6. Başarısızlık Diye Bir Şey Yoktur
Bir şey üzerinde çalışıyorsunuz ve sonunda elde ettiğiniz hiçbir şey yok. Buna başarısızlık diyemeyiz çünkü bir sonuç üreteceksiniz. Bu sonuçla (Bu aynı zamanda öğrendiğiniz şeydir.) ne yaptığınız önemlidir. Çabalarınızla işe yaramayan şeyler ürettiğinizde, kendinize aşağıdaki soruları sorun:
- Neyin işe yaramadığı hakkında ne öğrendim?
- Ulaştığım şey, açıklamak için yola çıkmadığım bir şeyleri açıklıyor olabilir mi?
- Keşfetmeyi planlamadığım bir şeyi bulmuş olabilir miyim?
“Asla” hata yapmayan insanlar yeni bir şeyler üretmeyi denemezler.

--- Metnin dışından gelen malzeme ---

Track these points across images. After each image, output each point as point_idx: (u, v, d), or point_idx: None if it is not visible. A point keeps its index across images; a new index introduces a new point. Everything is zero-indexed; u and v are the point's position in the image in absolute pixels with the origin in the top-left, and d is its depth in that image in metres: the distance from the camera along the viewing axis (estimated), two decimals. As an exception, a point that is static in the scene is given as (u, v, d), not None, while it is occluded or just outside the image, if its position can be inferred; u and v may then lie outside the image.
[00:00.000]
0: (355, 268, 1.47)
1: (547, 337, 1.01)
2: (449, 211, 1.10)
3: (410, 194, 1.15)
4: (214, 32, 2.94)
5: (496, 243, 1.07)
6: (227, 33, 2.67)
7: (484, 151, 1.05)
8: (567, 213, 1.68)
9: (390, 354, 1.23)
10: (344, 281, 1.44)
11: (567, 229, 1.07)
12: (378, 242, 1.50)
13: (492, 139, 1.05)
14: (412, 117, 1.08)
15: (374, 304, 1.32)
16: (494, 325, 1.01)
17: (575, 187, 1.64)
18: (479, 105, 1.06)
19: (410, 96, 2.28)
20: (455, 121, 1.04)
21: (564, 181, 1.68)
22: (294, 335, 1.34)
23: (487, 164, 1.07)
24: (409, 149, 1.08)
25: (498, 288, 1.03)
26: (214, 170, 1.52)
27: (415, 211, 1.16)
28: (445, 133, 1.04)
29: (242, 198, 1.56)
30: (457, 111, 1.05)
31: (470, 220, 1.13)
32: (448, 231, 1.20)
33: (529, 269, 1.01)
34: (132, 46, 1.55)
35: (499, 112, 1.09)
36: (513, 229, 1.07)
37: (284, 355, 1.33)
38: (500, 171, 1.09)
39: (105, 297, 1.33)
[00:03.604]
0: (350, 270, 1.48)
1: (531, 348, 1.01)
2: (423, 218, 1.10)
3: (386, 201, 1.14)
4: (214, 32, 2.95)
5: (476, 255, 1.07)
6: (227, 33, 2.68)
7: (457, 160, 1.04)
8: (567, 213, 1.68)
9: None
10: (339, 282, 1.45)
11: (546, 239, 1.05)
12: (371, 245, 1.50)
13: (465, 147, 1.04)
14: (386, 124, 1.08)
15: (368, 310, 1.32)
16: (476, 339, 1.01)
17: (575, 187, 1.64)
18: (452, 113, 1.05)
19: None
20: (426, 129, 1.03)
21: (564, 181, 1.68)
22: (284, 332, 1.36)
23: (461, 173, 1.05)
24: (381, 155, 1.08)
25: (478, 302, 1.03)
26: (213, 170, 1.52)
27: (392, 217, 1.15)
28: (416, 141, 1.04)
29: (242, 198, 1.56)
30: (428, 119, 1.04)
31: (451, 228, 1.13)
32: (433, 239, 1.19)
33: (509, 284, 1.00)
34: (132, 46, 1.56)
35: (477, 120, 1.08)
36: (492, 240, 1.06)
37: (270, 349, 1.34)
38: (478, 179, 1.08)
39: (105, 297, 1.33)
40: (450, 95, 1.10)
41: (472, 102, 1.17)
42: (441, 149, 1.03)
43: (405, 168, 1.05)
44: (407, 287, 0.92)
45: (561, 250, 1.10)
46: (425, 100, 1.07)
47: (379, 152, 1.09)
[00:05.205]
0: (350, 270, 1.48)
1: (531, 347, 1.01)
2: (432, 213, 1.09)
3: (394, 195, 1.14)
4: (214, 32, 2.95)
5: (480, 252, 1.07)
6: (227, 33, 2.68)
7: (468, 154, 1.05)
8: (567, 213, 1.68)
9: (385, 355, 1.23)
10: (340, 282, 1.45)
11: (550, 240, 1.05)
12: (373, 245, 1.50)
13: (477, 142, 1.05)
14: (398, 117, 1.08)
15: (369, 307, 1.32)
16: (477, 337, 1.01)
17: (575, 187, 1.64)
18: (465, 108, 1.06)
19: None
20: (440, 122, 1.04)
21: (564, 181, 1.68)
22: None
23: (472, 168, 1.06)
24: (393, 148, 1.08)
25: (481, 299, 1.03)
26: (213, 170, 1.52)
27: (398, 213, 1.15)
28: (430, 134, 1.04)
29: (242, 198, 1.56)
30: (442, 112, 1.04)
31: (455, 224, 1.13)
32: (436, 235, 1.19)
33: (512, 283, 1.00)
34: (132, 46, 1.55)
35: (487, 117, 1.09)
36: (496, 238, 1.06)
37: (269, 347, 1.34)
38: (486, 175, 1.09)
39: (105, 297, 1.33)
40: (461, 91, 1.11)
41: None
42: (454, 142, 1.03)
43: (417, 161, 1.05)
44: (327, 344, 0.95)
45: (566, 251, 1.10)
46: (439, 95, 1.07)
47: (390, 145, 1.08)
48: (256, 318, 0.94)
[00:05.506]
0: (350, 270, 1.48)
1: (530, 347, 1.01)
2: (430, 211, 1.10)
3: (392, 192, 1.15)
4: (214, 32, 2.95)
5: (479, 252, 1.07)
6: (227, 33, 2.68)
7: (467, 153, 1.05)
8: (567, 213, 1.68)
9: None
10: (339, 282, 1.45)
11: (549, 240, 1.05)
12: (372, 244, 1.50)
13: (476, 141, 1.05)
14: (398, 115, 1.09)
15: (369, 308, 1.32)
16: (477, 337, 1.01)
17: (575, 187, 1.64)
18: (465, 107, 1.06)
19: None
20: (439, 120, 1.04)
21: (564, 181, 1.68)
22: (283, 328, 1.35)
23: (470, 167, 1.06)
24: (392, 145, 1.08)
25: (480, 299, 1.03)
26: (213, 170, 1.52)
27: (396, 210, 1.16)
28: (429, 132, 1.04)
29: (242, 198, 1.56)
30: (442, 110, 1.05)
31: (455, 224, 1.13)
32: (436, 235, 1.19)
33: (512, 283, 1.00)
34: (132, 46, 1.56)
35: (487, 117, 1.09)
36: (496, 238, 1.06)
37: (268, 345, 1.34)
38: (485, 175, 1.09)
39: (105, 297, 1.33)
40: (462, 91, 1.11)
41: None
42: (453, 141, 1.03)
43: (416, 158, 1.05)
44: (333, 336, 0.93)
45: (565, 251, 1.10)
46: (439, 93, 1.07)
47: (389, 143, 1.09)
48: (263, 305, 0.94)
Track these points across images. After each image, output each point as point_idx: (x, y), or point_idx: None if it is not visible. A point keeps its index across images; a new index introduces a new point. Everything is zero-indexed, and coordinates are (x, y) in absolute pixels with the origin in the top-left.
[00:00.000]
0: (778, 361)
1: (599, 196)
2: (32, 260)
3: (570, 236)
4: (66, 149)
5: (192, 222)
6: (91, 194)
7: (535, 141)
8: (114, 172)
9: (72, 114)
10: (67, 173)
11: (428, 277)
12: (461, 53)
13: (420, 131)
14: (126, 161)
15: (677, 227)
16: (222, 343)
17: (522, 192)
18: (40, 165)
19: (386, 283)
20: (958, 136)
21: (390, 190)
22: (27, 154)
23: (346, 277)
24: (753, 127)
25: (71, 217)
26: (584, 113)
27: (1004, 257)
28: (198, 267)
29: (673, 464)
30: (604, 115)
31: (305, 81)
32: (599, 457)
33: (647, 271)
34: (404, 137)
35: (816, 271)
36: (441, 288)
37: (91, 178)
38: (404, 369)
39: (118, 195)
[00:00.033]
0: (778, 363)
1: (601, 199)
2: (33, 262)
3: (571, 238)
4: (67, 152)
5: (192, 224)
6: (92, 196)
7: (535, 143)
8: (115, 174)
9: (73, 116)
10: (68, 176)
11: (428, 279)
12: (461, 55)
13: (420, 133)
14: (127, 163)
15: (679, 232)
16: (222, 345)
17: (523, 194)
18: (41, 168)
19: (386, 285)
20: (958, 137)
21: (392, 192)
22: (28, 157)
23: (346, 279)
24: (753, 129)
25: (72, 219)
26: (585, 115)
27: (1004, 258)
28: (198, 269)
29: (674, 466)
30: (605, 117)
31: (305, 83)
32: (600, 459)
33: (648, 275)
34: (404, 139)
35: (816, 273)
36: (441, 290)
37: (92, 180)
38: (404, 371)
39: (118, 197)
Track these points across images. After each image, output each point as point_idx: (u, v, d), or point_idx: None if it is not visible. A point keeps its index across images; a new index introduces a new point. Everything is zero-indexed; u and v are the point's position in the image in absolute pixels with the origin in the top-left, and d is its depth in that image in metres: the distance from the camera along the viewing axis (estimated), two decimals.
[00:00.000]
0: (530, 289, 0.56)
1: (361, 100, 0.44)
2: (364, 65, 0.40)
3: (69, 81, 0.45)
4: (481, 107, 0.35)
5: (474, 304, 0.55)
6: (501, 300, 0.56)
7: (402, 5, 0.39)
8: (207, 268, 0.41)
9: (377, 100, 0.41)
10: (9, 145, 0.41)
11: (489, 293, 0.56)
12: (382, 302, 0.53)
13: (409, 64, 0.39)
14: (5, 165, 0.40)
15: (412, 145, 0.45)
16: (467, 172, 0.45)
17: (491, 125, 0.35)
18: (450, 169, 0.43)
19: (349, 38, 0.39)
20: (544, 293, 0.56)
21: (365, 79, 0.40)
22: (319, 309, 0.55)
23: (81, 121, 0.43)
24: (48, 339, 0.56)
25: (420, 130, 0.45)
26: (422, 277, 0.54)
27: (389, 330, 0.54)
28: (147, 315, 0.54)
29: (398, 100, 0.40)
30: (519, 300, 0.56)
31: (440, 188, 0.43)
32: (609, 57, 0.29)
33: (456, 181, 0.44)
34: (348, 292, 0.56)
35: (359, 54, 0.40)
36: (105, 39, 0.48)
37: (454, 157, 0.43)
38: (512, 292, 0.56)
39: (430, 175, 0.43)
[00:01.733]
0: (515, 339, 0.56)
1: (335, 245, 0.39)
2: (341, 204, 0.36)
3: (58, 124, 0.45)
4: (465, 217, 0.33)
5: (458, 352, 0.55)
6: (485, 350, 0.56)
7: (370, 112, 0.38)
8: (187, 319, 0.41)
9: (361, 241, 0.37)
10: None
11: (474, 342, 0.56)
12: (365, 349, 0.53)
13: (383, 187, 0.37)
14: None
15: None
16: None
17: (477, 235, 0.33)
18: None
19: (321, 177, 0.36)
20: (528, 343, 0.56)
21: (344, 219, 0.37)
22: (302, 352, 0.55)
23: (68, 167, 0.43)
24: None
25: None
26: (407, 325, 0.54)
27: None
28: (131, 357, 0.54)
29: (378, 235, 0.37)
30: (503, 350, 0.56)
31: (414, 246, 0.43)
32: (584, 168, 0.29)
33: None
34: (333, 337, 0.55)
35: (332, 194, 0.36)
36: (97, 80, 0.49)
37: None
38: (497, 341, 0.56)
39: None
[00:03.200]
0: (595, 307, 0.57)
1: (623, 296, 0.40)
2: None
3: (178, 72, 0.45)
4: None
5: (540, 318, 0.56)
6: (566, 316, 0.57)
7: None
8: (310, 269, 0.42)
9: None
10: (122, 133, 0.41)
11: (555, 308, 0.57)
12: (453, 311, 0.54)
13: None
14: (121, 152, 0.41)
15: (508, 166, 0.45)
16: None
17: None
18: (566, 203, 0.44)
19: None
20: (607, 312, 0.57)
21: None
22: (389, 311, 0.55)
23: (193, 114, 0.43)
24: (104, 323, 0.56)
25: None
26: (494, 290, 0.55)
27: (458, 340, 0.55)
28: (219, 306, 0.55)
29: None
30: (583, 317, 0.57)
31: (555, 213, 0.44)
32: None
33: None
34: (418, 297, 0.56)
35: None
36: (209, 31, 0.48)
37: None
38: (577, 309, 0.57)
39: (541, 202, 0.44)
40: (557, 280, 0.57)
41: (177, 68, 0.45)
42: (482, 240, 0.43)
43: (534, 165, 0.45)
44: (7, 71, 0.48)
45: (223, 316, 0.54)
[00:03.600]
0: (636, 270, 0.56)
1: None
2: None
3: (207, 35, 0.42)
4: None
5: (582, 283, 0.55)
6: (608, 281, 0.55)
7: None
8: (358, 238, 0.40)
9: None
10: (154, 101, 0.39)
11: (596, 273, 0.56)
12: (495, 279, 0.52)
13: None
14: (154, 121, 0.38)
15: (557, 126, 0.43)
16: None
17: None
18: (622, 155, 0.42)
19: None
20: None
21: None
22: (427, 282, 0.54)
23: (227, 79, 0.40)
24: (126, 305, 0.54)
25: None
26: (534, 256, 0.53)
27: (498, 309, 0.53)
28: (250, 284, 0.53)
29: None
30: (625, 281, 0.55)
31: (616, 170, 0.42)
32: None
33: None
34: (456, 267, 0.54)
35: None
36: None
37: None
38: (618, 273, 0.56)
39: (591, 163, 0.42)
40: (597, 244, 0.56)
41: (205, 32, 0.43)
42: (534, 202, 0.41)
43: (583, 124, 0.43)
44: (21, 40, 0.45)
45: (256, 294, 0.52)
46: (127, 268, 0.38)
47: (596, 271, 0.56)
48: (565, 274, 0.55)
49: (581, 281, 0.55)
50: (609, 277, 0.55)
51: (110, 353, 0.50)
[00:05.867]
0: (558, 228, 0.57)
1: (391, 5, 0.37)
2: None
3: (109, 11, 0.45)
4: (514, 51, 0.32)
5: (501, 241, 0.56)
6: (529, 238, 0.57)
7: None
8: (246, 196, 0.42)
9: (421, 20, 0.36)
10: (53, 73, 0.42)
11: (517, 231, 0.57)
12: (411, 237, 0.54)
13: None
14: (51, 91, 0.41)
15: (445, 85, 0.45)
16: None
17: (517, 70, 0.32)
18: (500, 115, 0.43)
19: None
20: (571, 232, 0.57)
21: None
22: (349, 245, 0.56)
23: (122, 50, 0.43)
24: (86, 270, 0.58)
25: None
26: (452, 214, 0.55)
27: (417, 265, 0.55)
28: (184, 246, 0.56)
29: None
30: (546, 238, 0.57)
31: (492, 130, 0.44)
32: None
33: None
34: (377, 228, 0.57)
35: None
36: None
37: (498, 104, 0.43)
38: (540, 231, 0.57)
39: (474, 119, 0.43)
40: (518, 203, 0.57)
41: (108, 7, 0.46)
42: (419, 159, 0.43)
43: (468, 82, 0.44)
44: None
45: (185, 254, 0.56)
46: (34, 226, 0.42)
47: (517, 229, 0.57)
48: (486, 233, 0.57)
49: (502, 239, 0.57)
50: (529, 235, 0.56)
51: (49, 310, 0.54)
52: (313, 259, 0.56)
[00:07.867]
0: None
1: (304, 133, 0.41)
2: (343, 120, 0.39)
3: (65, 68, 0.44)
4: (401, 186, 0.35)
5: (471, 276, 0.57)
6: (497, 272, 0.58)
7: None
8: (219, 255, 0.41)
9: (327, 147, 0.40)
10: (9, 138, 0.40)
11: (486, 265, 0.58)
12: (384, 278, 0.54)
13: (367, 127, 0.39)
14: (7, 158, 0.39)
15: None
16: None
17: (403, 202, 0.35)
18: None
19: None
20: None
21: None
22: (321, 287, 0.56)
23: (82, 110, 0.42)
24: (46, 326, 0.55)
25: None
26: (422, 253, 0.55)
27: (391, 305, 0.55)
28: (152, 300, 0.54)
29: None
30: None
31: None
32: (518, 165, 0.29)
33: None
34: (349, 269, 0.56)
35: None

Mucit Thomas Edison 10 bin hatalı ve başarısız denemeden sonra ampulü bulmuştu. Bir asistanı neden hala denediğini ve vazgeçmediğini sorduğunda, Edison, asistanın “başarısızlık” ile kastettiği şeyi kabul etmeyi reddetmiş ve, “İşe yaramayan 10 bin şey keşfettim.” demişti.
7. Baktığımız Şeyleri Oldukları Gibi Değil, Baktığımız Gibi Görürüz
Edindiğimiz tüm tecrübeler aslında nötrdür ve özünde bir anlama sahip değildir. Onlara anlam katan bizim yorumlarımızdır. Rahipler her yerde tanrının kanıtını, ateistler ise her yerde tanrının olmadığı kanıtını görürler. Yıllar önce bilgisayar üreticisi IBM’in pazar araştırması uzmanları, dünyada kişisel bilgisayara ihtiyaç duyan insan sayısının 6′dan fazla olamayağı tahmininde bulunmuştu. IBM, kişisel bilgisayarlar için pazar potansiyeli görmese de okulu yarıda bırakmış iki isim Bill Gates ve Steve Jobs, IBM’in araştırmasına bakarak büyük bir fırsat görmüştü.
Deneyimlerinizi nasıl yorumlamayı seçerseniz, yaşadığınız gerçekliği öyle inşa edersiniz.
Öğrencilerinizin daha yaratıcı olmalarını istiyorsanız, onlara bu kez farklı gözlerle bakmayı deneyin.